El otro soltó una risa cortés.

—Es muy posible. ¿Te gusta esta pieza?

—Sí que me gusta, pero no llevo conmigo el dinero necesario para comprarla —contestó ella, fingiéndose decepcionada—. ¿Podría acercarme a tu casa mañana y comprarla entonces?

—Me gusta disfrutar de un poco de tranquilidad cuando trabajo —respondió el vampiro, acaso demasiado rápidamente—. Mañana por la noche volveré por aquí. ¿Quieres que te la reserve?

—Mañana tengo un compromiso, pero enviaré a una de mis sirvientes. ¿Por quién tiene que preguntar?

—Por Jander Sunstar—contestó el elfo—. ¿Y tú eres...?

—Shakira Khazaar. Gracias por guardarme la pieza.

—Es lo normal. No me gusta perder una venta —dijo Jander.
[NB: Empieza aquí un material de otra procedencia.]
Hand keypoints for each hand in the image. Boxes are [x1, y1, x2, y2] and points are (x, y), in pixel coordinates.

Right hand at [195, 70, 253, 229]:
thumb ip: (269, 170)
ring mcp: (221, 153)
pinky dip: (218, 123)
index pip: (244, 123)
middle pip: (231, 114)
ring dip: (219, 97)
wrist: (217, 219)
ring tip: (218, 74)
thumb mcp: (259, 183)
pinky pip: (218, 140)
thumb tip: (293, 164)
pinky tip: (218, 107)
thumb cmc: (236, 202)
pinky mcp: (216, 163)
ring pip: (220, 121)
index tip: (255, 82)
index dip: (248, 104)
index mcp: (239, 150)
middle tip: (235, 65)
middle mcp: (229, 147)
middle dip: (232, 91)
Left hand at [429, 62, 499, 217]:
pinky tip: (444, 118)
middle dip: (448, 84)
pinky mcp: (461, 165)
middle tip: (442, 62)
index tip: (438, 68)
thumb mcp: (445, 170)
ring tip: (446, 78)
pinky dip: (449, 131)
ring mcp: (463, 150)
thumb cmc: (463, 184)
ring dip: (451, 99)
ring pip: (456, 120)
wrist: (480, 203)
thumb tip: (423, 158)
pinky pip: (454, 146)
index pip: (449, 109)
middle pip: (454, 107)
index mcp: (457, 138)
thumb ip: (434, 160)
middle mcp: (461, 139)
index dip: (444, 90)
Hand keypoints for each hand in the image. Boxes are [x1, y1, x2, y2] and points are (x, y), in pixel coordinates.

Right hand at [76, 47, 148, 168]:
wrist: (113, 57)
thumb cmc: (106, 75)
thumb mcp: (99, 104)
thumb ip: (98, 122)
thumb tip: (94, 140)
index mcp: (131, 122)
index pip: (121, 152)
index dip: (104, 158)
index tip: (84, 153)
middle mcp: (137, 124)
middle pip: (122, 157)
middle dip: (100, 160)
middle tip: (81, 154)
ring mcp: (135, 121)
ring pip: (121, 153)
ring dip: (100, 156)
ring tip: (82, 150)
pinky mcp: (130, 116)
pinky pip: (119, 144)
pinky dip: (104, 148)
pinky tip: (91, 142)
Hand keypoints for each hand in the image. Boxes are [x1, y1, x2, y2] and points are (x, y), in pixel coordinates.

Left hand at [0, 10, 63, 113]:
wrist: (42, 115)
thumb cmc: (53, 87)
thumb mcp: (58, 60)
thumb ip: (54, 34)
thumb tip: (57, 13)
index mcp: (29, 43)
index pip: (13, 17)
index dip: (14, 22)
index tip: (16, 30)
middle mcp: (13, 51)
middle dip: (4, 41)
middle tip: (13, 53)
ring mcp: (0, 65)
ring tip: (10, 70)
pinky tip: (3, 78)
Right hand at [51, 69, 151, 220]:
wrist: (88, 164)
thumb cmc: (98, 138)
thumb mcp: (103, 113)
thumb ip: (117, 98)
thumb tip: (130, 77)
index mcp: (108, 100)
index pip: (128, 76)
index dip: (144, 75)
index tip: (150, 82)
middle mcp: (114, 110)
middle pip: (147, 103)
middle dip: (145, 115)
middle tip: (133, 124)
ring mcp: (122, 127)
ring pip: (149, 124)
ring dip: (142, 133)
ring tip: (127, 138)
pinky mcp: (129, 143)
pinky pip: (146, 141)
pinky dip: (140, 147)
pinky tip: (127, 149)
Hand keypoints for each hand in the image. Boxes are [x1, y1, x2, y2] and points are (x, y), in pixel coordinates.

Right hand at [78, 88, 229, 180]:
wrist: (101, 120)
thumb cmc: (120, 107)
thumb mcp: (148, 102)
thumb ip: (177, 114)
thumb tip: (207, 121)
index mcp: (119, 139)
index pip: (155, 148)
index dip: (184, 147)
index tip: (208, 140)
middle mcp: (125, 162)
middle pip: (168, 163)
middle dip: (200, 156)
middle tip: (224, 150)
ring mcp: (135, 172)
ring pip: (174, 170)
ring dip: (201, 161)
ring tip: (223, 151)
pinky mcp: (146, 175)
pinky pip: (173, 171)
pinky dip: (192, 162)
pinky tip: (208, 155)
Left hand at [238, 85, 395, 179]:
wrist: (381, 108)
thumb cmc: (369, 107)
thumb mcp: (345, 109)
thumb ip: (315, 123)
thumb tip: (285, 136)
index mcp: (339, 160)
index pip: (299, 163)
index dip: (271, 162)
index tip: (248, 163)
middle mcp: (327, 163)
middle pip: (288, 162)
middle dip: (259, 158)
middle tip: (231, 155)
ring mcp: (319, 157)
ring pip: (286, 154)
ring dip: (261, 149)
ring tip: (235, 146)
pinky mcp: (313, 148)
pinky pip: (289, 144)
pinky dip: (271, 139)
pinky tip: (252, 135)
En sus ojos plateados relucía un brillo extraño; Shark, de repente, se sintió vagamente incómoda. Se había equivocado. De un modo u otro, se había dejado llevar por la imprudencia. La comprensión de dicha circunstancia vino a ser como un bofetón en pleno rostro. Shark sonrió en un intento de disipar sus sospechas y sintió cierto alivio cuando el chupasangres le devolvió una sonrisa en apariencia sincera y carente de afectación, la misma que había empleado con los demás, con sus «amos». Con todo, al marcharse de la taberna, Shark sintió los ojos de Jander clavados en la espalda.

Una vez en el exterior, Shark cruzó la calle y se metió en un callejón. Tras cerciorarse de que nadie la observaba, se cubrió la cabeza con la capucha. Tejida y encantada por sus propias manos muchos años atrás, la capa no sólo la convertía en invisible, sino que también encubría el aura de su calor corporal, un aura que los vampiros podían ver. La ventisca de nieve era muy fuerte, pero Shark se volvió para que soplara directamente en su rostro. Aunque ahora era invisible a los ojos del vampiro canto como de los humanos, no quería que su olor la traicionara.

No tuvo que esperar demasiado. El chupasangres salió al exterior en el momento preciso en que la taberna cerraba sus puertas. Lo acompañaba la camarera, Maia. Con cuidado, en silencio, Shark empezó a seguirlos, sin que se le escapara el detalle de que Jander a propósito estaba dejando las huellas de sus botas en la nieve, para perpetuar la ilusión de que en realidad era un elfo corriente y moliente. Acostumbrados a no dejar huellas a su paso, demasiados vampiros se olvidaban del detalle.